Edit the data below from its first line up to and including the line with "scientific name: Psaltoda harrisii", replacing "common name" with "vernacular name" and leaving everything else unchanged. Give only those lines.
====== Data for this exercise ======
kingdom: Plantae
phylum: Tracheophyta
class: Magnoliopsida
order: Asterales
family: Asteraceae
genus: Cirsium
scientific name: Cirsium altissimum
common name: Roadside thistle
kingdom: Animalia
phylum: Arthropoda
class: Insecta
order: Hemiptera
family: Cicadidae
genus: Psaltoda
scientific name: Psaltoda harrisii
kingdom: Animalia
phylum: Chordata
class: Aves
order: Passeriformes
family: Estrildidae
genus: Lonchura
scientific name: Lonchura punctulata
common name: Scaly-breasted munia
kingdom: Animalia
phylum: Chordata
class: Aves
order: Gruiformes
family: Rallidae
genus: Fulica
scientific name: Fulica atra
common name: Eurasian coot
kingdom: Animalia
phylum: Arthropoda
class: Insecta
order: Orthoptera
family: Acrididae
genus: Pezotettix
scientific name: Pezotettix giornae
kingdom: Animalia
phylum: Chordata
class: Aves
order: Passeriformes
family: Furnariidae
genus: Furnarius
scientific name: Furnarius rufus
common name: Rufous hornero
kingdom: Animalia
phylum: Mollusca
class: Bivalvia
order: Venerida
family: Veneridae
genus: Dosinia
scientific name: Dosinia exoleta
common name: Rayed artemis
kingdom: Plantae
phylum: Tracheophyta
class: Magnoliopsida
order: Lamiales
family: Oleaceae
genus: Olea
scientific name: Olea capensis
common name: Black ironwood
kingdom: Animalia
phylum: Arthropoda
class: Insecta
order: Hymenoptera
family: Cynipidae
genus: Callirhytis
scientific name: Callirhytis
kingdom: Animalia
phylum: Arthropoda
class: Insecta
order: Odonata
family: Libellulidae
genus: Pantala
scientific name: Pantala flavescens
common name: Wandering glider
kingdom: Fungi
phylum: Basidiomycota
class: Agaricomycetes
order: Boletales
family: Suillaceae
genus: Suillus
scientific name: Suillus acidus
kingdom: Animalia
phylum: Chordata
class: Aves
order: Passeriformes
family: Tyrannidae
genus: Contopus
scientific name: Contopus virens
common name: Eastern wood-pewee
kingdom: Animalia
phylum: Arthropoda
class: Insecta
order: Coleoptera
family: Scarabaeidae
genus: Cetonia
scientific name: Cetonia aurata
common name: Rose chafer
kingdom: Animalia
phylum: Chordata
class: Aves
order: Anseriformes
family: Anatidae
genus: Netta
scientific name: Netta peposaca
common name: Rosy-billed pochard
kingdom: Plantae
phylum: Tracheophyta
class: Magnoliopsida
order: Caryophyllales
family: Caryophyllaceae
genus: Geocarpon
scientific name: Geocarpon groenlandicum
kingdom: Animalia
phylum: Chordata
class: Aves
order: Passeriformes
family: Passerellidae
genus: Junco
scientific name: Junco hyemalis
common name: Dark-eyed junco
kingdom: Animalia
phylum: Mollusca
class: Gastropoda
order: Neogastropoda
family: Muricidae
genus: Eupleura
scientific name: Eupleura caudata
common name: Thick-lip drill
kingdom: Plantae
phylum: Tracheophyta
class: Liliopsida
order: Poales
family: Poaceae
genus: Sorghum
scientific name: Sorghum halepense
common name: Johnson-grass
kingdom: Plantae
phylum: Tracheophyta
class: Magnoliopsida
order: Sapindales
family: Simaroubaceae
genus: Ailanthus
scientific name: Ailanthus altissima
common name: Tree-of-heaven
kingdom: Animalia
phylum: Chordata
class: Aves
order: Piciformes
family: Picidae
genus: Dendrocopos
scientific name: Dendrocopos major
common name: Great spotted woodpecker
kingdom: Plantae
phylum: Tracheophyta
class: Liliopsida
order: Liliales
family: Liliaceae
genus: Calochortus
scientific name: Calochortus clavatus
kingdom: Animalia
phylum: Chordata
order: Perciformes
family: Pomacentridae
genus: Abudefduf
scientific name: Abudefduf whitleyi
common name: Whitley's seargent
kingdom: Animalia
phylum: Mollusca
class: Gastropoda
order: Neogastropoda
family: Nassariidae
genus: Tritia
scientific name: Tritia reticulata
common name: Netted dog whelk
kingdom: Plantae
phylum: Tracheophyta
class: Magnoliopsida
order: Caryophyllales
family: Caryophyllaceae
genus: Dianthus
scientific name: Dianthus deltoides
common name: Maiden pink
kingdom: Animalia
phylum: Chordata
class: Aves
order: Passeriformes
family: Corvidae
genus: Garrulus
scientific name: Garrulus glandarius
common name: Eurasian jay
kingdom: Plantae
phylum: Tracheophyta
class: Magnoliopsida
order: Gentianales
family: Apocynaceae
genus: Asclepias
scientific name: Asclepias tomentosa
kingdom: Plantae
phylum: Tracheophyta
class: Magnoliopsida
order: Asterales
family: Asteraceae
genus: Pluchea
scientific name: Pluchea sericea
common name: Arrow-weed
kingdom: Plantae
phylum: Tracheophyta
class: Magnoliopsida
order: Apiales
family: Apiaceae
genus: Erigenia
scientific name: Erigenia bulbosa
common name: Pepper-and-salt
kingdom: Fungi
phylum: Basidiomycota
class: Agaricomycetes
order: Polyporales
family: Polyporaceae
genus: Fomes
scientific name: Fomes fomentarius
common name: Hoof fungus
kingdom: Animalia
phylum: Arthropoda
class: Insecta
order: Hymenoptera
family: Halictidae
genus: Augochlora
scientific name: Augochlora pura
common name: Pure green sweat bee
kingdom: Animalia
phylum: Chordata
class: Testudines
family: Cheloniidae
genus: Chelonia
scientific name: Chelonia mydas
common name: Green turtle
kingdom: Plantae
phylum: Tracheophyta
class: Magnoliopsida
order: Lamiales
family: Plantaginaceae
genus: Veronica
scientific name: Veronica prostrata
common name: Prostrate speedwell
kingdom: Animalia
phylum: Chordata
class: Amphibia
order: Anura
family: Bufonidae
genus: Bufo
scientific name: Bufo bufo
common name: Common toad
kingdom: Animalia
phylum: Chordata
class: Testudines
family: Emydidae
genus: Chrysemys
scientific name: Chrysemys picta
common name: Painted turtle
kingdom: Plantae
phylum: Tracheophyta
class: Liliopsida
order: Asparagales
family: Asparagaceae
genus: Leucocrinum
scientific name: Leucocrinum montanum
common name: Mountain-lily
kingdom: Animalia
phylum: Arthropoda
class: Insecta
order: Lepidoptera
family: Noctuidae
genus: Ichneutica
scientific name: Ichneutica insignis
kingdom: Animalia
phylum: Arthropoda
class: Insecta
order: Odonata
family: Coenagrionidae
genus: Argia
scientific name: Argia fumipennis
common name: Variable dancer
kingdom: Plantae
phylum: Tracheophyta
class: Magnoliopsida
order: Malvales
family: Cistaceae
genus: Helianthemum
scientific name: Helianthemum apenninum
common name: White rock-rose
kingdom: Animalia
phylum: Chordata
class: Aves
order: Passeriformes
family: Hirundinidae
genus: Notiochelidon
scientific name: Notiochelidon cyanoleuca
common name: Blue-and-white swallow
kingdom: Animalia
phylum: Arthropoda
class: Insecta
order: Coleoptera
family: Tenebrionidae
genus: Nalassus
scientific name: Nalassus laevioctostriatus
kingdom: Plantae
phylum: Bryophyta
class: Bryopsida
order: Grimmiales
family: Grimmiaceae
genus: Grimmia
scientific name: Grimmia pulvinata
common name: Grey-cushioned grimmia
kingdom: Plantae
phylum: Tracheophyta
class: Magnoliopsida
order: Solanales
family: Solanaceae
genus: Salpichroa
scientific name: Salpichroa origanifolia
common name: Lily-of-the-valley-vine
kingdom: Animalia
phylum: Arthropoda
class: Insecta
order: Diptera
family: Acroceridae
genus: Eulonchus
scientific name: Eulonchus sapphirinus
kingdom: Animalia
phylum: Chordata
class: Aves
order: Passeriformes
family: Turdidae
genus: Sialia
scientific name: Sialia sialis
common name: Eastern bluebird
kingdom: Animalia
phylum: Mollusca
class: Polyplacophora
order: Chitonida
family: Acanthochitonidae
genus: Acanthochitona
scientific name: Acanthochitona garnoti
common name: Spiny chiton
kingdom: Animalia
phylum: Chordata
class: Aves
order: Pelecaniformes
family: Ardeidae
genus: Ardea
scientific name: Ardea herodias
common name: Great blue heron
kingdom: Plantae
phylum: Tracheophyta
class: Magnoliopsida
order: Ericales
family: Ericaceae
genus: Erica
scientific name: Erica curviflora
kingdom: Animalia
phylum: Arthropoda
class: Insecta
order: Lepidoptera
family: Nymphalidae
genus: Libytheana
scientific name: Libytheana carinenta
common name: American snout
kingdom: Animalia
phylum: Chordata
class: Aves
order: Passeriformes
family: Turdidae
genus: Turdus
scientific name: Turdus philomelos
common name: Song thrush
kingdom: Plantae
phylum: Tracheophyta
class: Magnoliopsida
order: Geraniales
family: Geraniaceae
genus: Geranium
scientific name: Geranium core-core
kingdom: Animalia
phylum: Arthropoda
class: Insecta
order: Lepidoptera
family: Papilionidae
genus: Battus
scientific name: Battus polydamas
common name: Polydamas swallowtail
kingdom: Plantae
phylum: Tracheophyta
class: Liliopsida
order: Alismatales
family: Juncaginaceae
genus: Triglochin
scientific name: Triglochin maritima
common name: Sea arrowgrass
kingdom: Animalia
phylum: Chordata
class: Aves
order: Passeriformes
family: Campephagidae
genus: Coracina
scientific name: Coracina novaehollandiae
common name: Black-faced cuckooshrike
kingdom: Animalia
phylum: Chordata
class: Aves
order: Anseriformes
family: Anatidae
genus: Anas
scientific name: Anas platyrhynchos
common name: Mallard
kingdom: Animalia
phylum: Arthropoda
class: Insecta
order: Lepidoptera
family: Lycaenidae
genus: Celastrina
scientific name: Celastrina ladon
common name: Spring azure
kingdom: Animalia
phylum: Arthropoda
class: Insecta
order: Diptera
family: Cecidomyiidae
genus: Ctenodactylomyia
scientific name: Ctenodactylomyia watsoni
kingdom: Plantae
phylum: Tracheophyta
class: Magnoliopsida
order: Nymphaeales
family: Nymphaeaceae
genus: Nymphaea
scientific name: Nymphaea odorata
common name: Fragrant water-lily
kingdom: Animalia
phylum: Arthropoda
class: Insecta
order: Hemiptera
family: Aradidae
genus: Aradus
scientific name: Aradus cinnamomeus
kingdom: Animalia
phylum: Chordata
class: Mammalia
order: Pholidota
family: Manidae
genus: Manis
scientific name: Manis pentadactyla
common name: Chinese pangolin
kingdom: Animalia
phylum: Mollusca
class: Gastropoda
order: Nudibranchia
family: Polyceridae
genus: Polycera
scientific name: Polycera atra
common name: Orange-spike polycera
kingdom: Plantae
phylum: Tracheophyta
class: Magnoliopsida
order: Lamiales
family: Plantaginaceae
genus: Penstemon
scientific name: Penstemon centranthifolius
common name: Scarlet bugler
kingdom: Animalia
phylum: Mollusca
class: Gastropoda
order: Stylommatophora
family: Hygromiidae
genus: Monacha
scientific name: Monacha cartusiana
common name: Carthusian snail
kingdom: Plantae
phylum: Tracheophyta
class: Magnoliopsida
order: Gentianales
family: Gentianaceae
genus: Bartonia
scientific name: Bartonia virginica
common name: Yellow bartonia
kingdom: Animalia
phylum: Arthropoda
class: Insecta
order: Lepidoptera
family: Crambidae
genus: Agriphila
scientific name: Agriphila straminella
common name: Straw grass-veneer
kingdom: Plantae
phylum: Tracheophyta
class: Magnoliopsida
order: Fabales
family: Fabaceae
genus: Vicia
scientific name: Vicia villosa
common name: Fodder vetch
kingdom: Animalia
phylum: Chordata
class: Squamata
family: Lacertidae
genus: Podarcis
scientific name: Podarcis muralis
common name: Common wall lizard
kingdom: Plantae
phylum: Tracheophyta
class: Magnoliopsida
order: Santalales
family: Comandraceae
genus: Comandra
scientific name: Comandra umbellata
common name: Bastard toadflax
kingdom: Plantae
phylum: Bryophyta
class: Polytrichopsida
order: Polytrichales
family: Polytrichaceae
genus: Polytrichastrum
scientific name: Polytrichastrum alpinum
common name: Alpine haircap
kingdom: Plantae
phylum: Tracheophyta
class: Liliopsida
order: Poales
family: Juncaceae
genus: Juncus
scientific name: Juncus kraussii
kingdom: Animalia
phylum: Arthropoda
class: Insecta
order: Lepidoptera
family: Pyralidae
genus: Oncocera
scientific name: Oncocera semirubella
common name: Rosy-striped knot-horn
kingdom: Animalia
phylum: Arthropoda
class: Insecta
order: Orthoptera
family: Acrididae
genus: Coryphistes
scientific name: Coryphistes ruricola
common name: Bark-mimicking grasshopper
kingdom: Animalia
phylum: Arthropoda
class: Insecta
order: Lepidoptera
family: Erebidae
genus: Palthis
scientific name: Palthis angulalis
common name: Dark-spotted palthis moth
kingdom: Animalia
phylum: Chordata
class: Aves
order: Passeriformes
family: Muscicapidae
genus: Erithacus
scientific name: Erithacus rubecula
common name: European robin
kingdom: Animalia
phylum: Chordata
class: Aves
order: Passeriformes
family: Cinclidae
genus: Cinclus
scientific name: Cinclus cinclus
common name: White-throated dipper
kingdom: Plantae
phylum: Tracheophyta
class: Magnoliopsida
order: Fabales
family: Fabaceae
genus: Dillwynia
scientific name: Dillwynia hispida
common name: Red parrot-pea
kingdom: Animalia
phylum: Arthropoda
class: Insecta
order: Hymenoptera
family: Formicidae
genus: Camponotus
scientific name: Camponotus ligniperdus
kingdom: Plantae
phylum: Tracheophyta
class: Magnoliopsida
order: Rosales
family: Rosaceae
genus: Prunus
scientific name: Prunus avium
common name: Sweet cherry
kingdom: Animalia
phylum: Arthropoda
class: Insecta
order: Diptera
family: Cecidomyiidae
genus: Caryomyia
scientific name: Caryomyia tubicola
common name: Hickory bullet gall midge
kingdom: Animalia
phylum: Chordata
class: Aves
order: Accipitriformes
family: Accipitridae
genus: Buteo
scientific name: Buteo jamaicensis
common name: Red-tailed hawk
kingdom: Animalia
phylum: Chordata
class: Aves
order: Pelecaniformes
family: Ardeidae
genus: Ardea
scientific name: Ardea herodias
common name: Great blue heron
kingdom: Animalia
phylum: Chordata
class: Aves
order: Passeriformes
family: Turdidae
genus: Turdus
======
▸ Response
kingdom: Plantae
phylum: Tracheophyta
class: Magnoliopsida
order: Asterales
family: Asteraceae
genus: Cirsium
scientific name: Cirsium altissimum
vernacular name: Roadside thistle
kingdom: Animalia
phylum: Arthropoda
class: Insecta
order: Hemiptera
family: Cicadidae
genus: Psaltoda
scientific name: Psaltoda harrisii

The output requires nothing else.